### WHAT IS NEEDED
Write out every line of text in the entries below exactly as it appears, and omit the pictures from your answer.

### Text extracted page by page
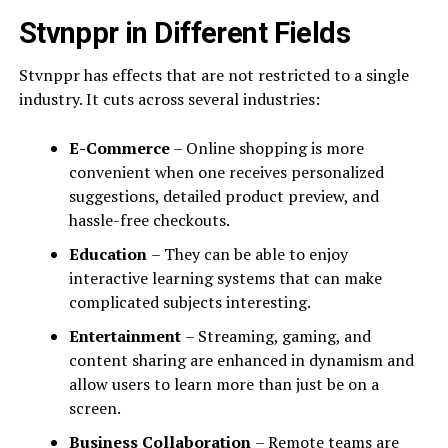
Stvnppr in Different Fields
Stvnppr has effects that are not restricted to a single
industry. It cuts across several industries:
E-Commerce
– Online shopping is more
convenient when one receives personalized
suggestions, detailed product preview, and
hassle-free checkouts.
Education
– They can be able to enjoy
interactive learning systems that can make
complicated subjects interesting.
Entertainment
– Streaming, gaming, and
content sharing are enhanced in dynamism and
allow users to learn more than just be on a
screen.
Business Collaboration
– Remote teams are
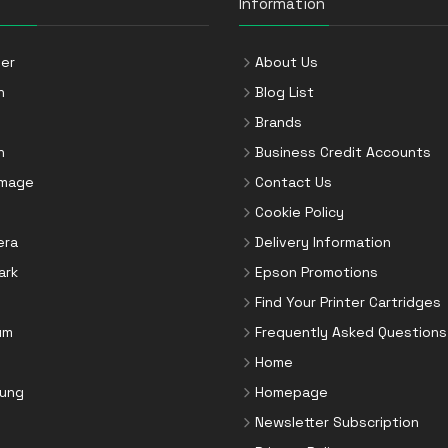
Information
er
About Us
n
Blog List
Brands
n
Business Credit Accounts
Image
Contact Us
Cookie Policy
era
Delivery Information
ark
Epson Promotions
Find Your Printer Cartridges
um
Frequently Asked Questions
Home
ung
Homepage
Newsletter Subscription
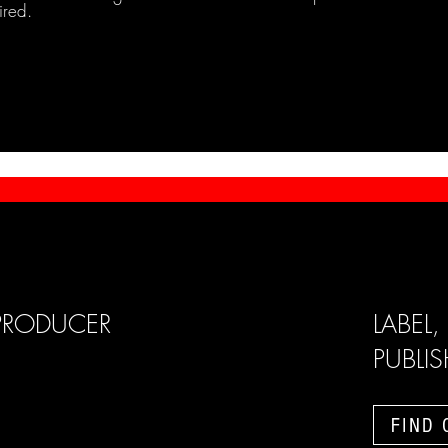
ired.
PRODUCER
LABEL,
PUBLI
FIND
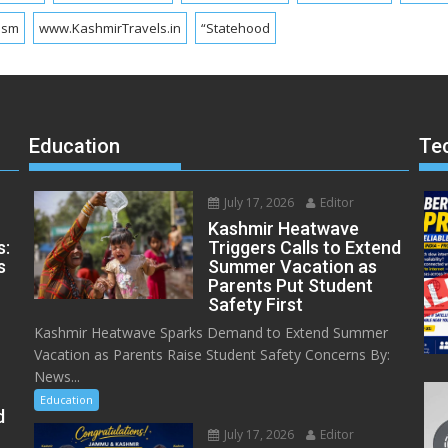
ism
www.KashmirTravels.in
“Statehood
Education
Te
July 17, 2026
Editor
Kashmir Heatwave
s:
Triggers Calls to Extend
s
Summer Vacation as
Parents Put Student
Safety First
Kashmir Heatwave Sparks Demand to Extend Summer
Vacation as Parents Raise Student Safety Concerns By:
News...
Education
d
July 17, 2026
Editor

### TASK ANSWER
Stvnppr in Different Fields
Stvnppr has effects that are not restricted to a single
industry. It cuts across several industries:
E-Commerce
– Online shopping is more
convenient when one receives personalized
suggestions, detailed product preview, and
hassle-free checkouts.
Education
– They can be able to enjoy
interactive learning systems that can make
complicated subjects interesting.
Entertainment
– Streaming, gaming, and
content sharing are enhanced in dynamism and
allow users to learn more than just be on a
screen.
Business Collaboration
– Remote teams are
Information
er
About Us
n
Blog List
Brands
n
Business Credit Accounts
Image
Contact Us
Cookie Policy
era
Delivery Information
ark
Epson Promotions
Find Your Printer Cartridges
um
Frequently Asked Questions
Home
ung
Homepage
Newsletter Subscription
ired.
PRODUCER
LABEL,
PUBLI
FIND
ism
www.KashmirTravels.in
“Statehood
Education
Te
July 17, 2026
Editor
Kashmir Heatwave
s:
Triggers Calls to Extend
s
Summer Vacation as
Parents Put Student
Safety First
Kashmir Heatwave Sparks Demand to Extend Summer
Vacation as Parents Raise Student Safety Concerns By:
News...
Education
d
July 17, 2026
Editor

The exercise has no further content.